Prostate region segmentation

Our models (i.e. Mask-RCNN model, CM-Net, and CMD²A-Net) were trained using a GeForce GTX 1080 Ti GPU (Nvidia, California, USA) with API Keras [45]. For the Mask-RCNN model training, data augmentation with random rotation was applied on the 646 T2 image slices on I2CVB. All the slices were split into training, validation, and testing sets in the ratio of 7:2:1. The input shape of Mask R-CNN was set to 512 × 512 pixels. Adam optimizer was applied with a learning rate of 10-3. The batch size was set to 4 and the total epoch was 200. During the training process, the model with the highest dice coefficient score on the validation set was retained. For CM-Net and CMD²A-Net training, the prostate regions from P-x, LC-A, and LC-B were scaled to 224 × 224 pixels. Random rotation of {±3°, ±6°, ±9°, ±12°, ±15°} was applied for data augmentation. Adam optimizer was chosen, and its learning rate was set to 10-5. The batch size was set as 2. In the training process of CM-Net, due to the limited sample size, all the slices were split into training and testing sets in the ratio of 4:1 using the hold-out method.
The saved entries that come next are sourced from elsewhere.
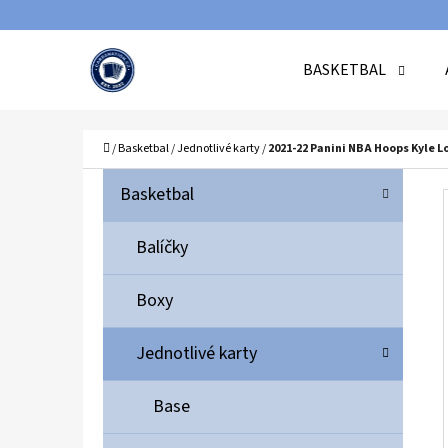
K
Přejít
O
Zpět
Zpět
na
BASKETBAL
Š
do
do
obsah
Í
obchodu
obchodu
C
K
Domů
/
Basketbal
/
Jednotlivé karty
/
2021-22 Panini NBA Hoops Kyle 
P
K
Přeskočit
Basketbal
A
O
kategorie
T
S
Balíčky
E
T
G
Boxy
O
R
R
A
Jednotlivé karty
I
N
E
N
Base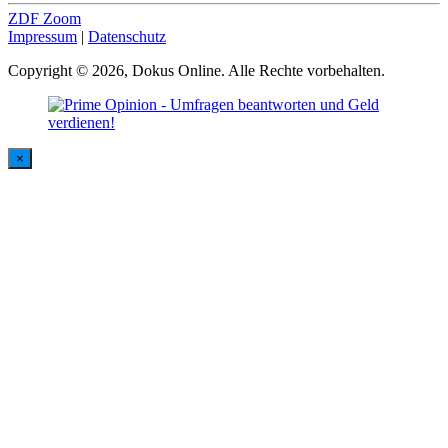
ZDF Zoom
Impressum
|
Datenschutz
Copyright © 2026, Dokus Online. Alle Rechte vorbehalten.
×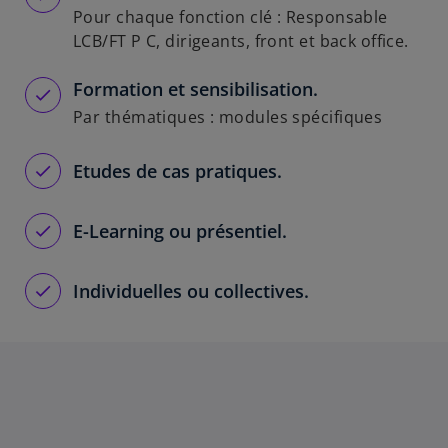
Pour chaque fonction clé : Responsable
LCB/FT P C, dirigeants, front et back office.
Formation et sensibilisation.
Par thématiques : modules spécifiques
Etudes de cas pratiques.
E-Learning ou présentiel.
Individuelles ou collectives.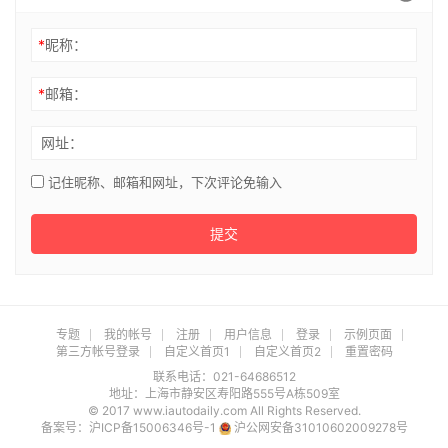
*
昵称：
*
邮箱：
网址：
记住昵称、邮箱和网址，下次评论免输入
提交
专题
我的帐号
注册
用户信息
登录
示例页面
第三方帐号登录
自定义首页1
自定义首页2
重置密码
联系电话：021-64686512
地址：上海市静安区寿阳路555号A栋509室
© 2017 www.iautodaily.com All Rights Reserved.
备案号：
沪ICP备15006346号-1
沪公网安备31010602009278号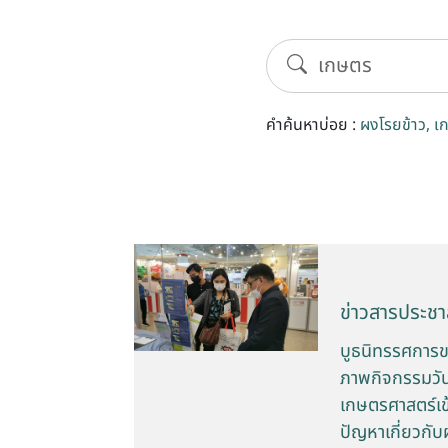
คำค้นหาบ่อย :
ผงโรยข้าว
เ
ข่าวสารประชาส
บูธนิทรรศการข
ภาพกิจกรรมวัน
เกษตรศาสตร์เข
ปัญหาเกี่ยวกั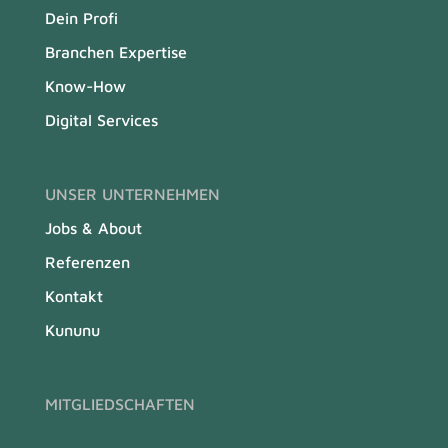
Dein Profi
Branchen Expertise
Know-How
Digital Services
UNSER UNTERNEHMEN
Jobs & About
Referenzen
Kontakt
Kununu
MITGLIEDSCHAFTEN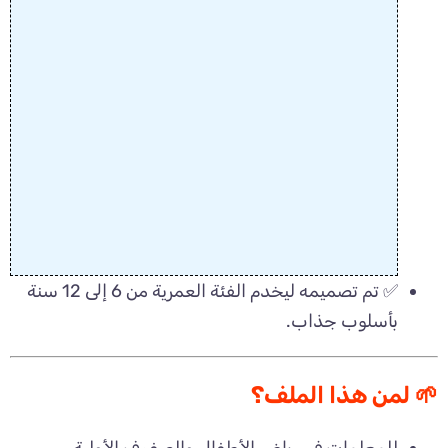
✅ تم تصميمه ليخدم الفئة العمرية من 6 إلى 12 سنة
بأسلوب جذاب.
🌱 لمن هذا الملف؟
للمعلمات في رياض الأطفال والصفوف الأولية.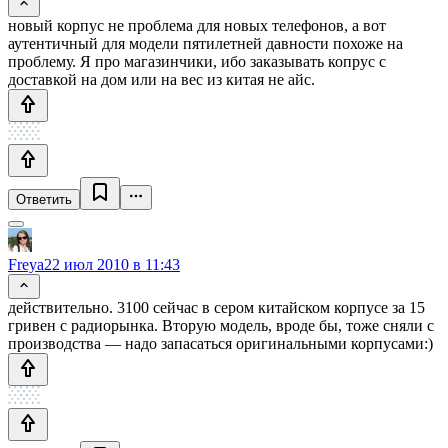
новый корпус не проблема для новых телефонов, а вот
аутентичный для модели пятилетней давности похоже на
проблему. Я про магазинчики, ибо заказывать копрус с
доставкой на дом или на вес из китая не айс.
Ответить
Freya
22 июл 2010 в 11:43
действительно. 3100 сейчас в сером китайском корпусе за 15
гривен с радиорынка. Вторую модель, вроде бы, тоже сняли с
производства — надо запасаться оригинальными корпусами:)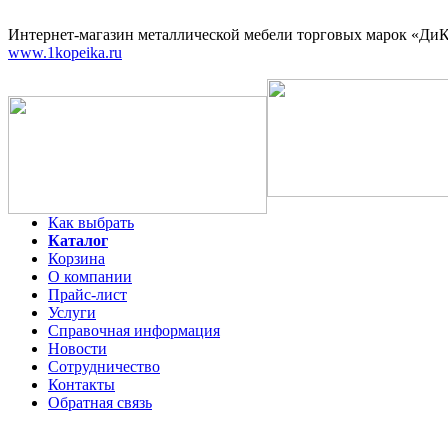
Интернет-магазин
металлической мебели торговых марок «ДиКо
www.1kopeika.ru
Как выбрать
Каталог
Корзина
О компании
Прайс-лист
Услуги
Справочная информация
Новости
Сотрудничество
Контакты
Обратная связь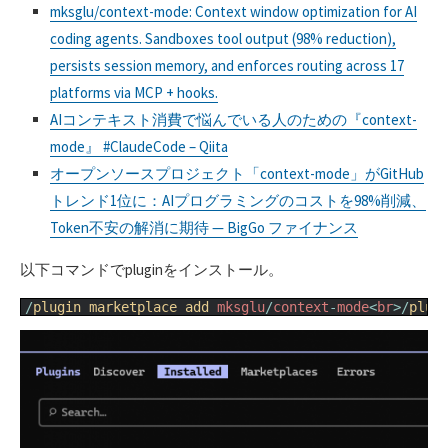
mksglu/context-mode: Context window optimization for AI
coding agents. Sandboxes tool output (98% reduction),
persists session memory, and enforces routing across 17
platforms via MCP + hooks.
AIコンテキスト消費で悩んでいる人のための『context-
mode』 #ClaudeCode – Qiita
オープンソースプロジェクト「context-mode」がGitHub
トレンド1位に：AIプログラミングのコストを98%削減、
Token不安の解消に期待 — BigGo ファイナンス
以下コマンドでpluginをインストール。
1
/
plugin 
marketplace 
add 
mksglu
/
context
-
mode
<
br
>
/
plug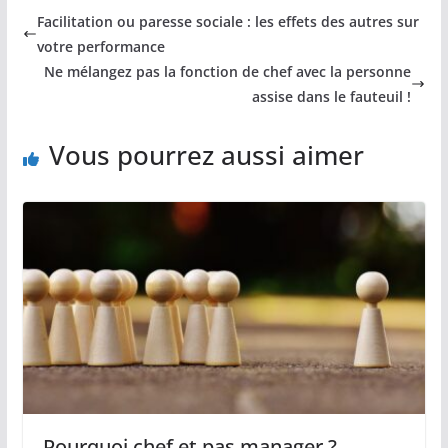
Facilitation ou paresse sociale : les effets des autres sur
votre performance
Ne mélangez pas la fonction de chef avec la personne
assise dans le fauteuil !
Vous pourrez aussi aimer
Découvrez
la check-
list du
Pourquoi chef et pas manager ?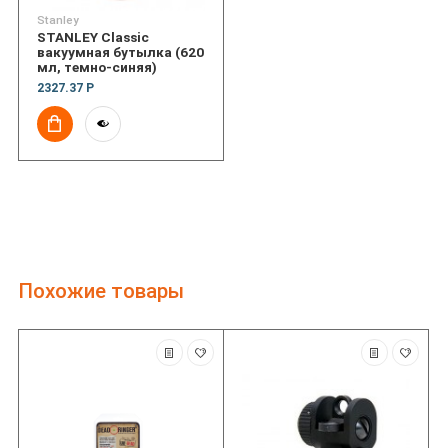
Stanley
STANLEY Classic
вакуумная бутылка (620
мл, темно-синяя)
2327.37 Р
Похожие товары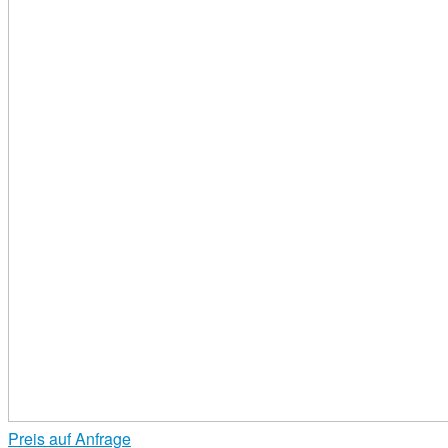
Preis auf Anfrage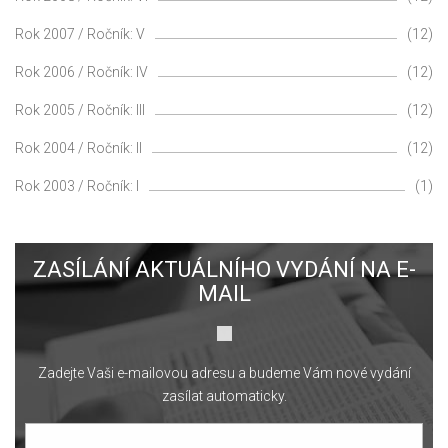
Rok 2007 / Ročník: V
(12)
Rok 2006 / Ročník: IV
(12)
Rok 2005 / Ročník: III
(12)
Rok 2004 / Ročník: II
(12)
Rok 2003 / Ročník: I
(1)
ZASÍLÁNÍ AKTUÁLNÍHO VYDÁNÍ NA E-
MAIL
Zadejte Vaši e-mailovou adresu a budeme Vám nové vydání
zasílat automaticky.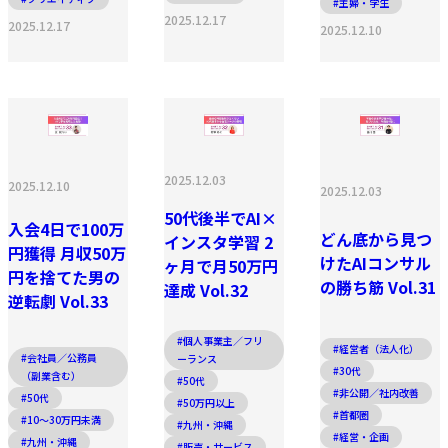
#主婦・学生
2025.12.17
2025.12.17
2025.12.10
2025.12.03
2025.12.10
2025.12.03
50代後半でAI×
入会4日で100万
どん底から見つ
インスタ学習 2
円獲得 月収50万
けたAIコンサル
ヶ月で月50万円
円を捨てた男の
の勝ち筋 Vol.31
達成 Vol.32
逆転劇 Vol.33
#個人事業主／フリ
#経営者（法人化）
#会社員／公務員
ーランス
#30代
（副業含む）
#50代
#非公開／社内改善
#50代
#50万円以上
#首都圏
#10〜30万円未満
#九州・沖縄
#経営・企画
#九州・沖縄
#販売・サービス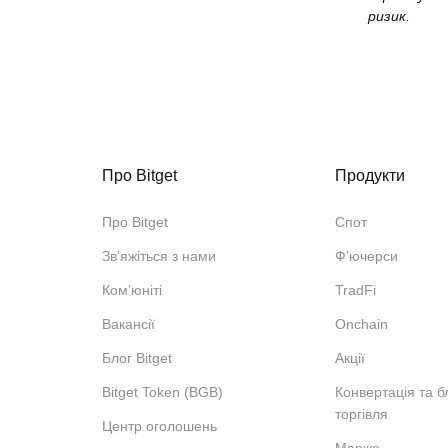
ризик.
Про Bitget
Продукти
Про Bitget
Спот
Звʼяжіться з нами
Ф’ючерси
Ком’юніті
TradFi
Вакансії
Onchain
Блог Bitget
Акції
Bitget Token (BGB)
Конвертація та б
торгівля
Центр оголошень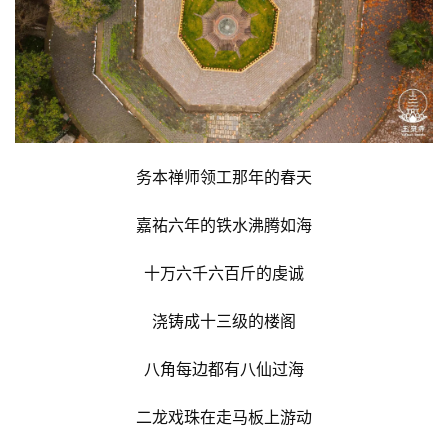
务本禅师领工那年的春天
嘉祐六年的铁水沸腾如海
十万六千六百斤的虔诚
浇铸成十三级的楼阁
八角每边都有八仙过海
二龙戏珠在走马板上游动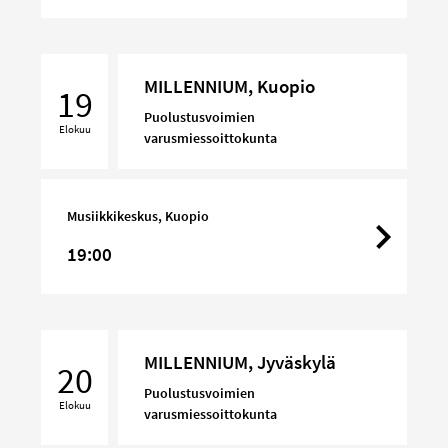
MILLENNIUM,
MILLENNIUM, Kuopio
Kuopio
19
Puolustusvoimien
Elokuu
varusmiessoittokunta
Musiikkikeskus, Kuopio
19:00
MILLENNIUM,
MILLENNIUM, Jyväskylä
Jyväskylä
20
Puolustusvoimien
Elokuu
varusmiessoittokunta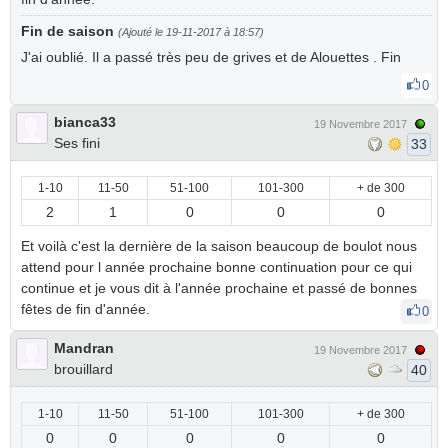
Fin de saison
(Ajouté le 19-11-2017 à 18:57)
J'ai oublié. Il a passé très peu de grives et de Alouettes . Fin
0
bianca33
19 Novembre 2017
Ses fini
33
1-10
11-50
51-100
101-300
+ de 300
2
1
0
0
0
Et voilà c'est la dernière de la saison beaucoup de boulot nous
attend pour l année prochaine bonne continuation pour ce qui
continue et je vous dit à l'année prochaine et passé de bonnes
fêtes de fin d'année.
0
Mandran
19 Novembre 2017
brouillard
40
1-10
11-50
51-100
101-300
+ de 300
0
0
0
0
0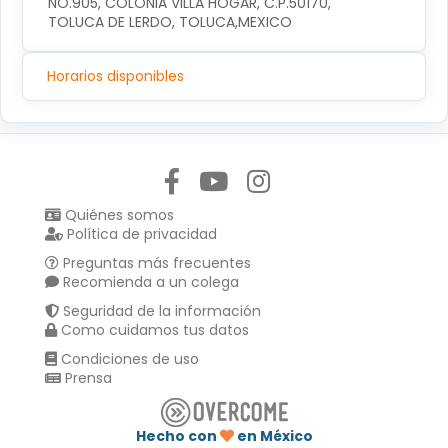
NO.905, COLONIA VILLA HOGAR, C.P.50170, 
TOLUCA DE LERDO, TOLUCA,MEXICO
Horarios disponibles
Síguenos en:
Quiénes somos
Política de privacidad
Preguntas más frecuentes
Recomienda a un colega
Seguridad de la información
Como cuidamos tus datos
Condiciones de uso
Prensa
Hecho con
en México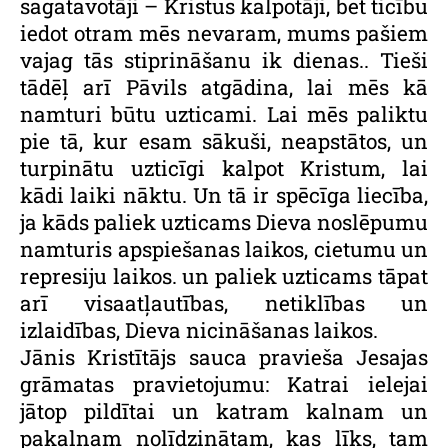
sagatavotāji – Kristus kalpotāji, bet ticību
iedot otram mēs nevaram, mums pašiem
vajag tās stiprināšanu ik dienas.. Tieši
tādēļ arī Pāvils atgādina, lai mēs kā
namturi būtu uzticami. Lai mēs paliktu
pie tā, kur esam sākuši, neapstātos, un
turpinātu uzticīgi kalpot Kristum, lai
kādi laiki nāktu. Un tā ir spēcīga liecība,
ja kāds paliek uzticams Dieva noslēpumu
namturis apspiešanas laikos, cietumu un
represiju laikos. un paliek uzticams tāpat
arī visaatļautības, netiklības un
izlaidības, Dieva nicināšanas laikos.
Jānis Kristītājs sauca pravieša Jesajas
grāmatas pravietojumu: Katrai ielejai
jātop pildītai un katram kalnam un
pakalnam nolīdzinātam, kas līks, tam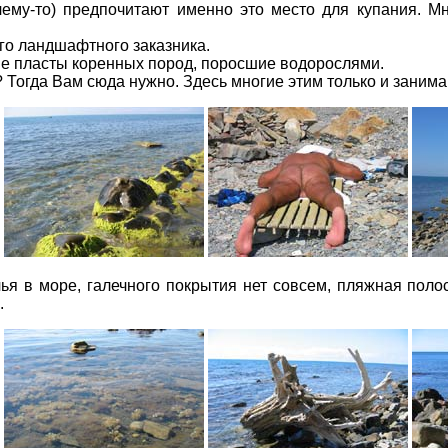
ему-то) предпочитают именно это место для купания. Мн
го ландшафтного заказника.
е пласты коренных пород, поросшие водорослями.
 Тогда Вам сюда нужно. Здесь многие этим только и занимаю
чья в море, галечного покрытия нет совсем, пляжная по
.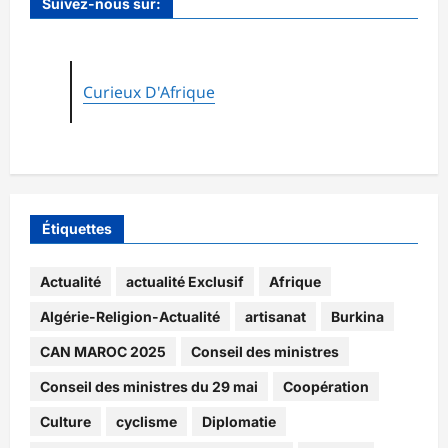
Suivez-nous sur:
Curieux D'Afrique
Étiquettes
Actualité
actualité Exclusif
Afrique
Algérie-Religion-Actualité
artisanat
Burkina
CAN MAROC 2025
Conseil des ministres
Conseil des ministres du 29 mai
Coopération
Culture
cyclisme
Diplomatie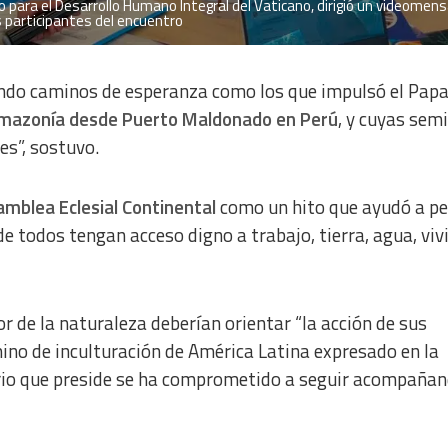
io para el Desarrollo Humano Integral del Vaticano, dirigió un videomens
s participantes del encuentro
ndo caminos de esperanza como los que impulsó el Pap
Amazonía desde Puerto Maldonado en Perú
, y cuyas semi
es”, sostuvo.
mblea Eclesial Continental
como un hito que ayudó a p
 todos tengan acceso digno a trabajo, tierra, agua, viv
or de la naturaleza deberían orientar “la acción de sus
mino de inculturación de América Latina expresado en la
erio que preside se ha comprometido a seguir acompaña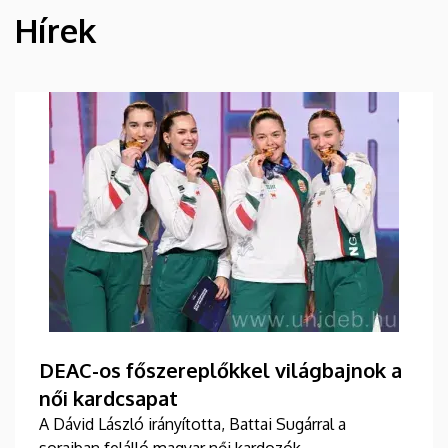
Hírek
HÍREK
DEAC-os főszereplőkkel világbajnok a
női kardcsapat
A Dávid László irányította, Battai Sugárral a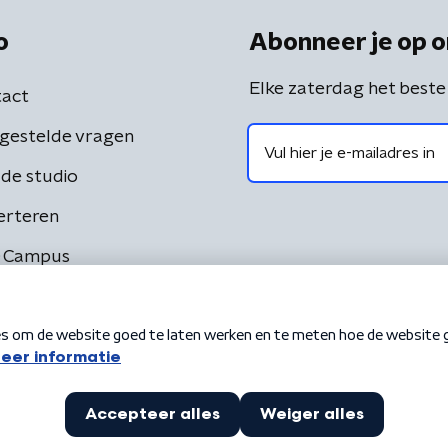
o
Abonneer je op o
Elke zaterdag het beste
act
gestelde vragen
de studio
erteren
 Campus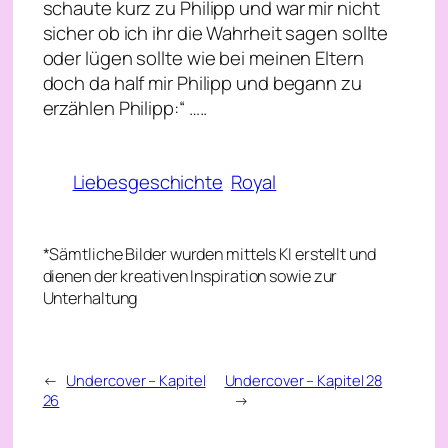
schaute kurz zu Philipp und war mir nicht
sicher ob ich ihr die Wahrheit sagen sollte
oder lügen sollte wie bei meinen Eltern
doch da half mir Philipp und begann zu
erzählen Philipp:“ …..
Liebesgeschichte
Royal
*Sämtliche Bilder wurden mittels KI erstellt und
dienen der kreativen Inspiration sowie zur
Unterhaltung
←
Undercover – Kapitel
Undercover – Kapitel 28
26
→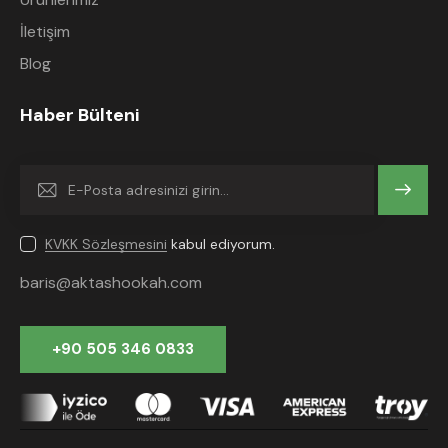
İletişim
Blog
Haber Bülteni
Gönder
KVKK Sözleşmesini
kabul ediyorum.
baris@aktashookah.com
+90 505 346 0833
The segmentation loss was optimized first to accelerate model convergence, and CM-Net with the pre-trained coarse segmentation module was further trained. In terms of CMD²A-Net, we initialized its both branches first using the weight of pre-trained CM-Net, in order to facilitate its convergence. To be specific, we trained both the coarse segmentation module and classifier of CM-Net first, with the combined samples from both domains. Then, we optimized the total loss of CMD²A-Net with labeled source samples and unlabeled target samples. By co-training all the modules, the model with the highest accuracy was saved for malignancy evaluation in the target domain.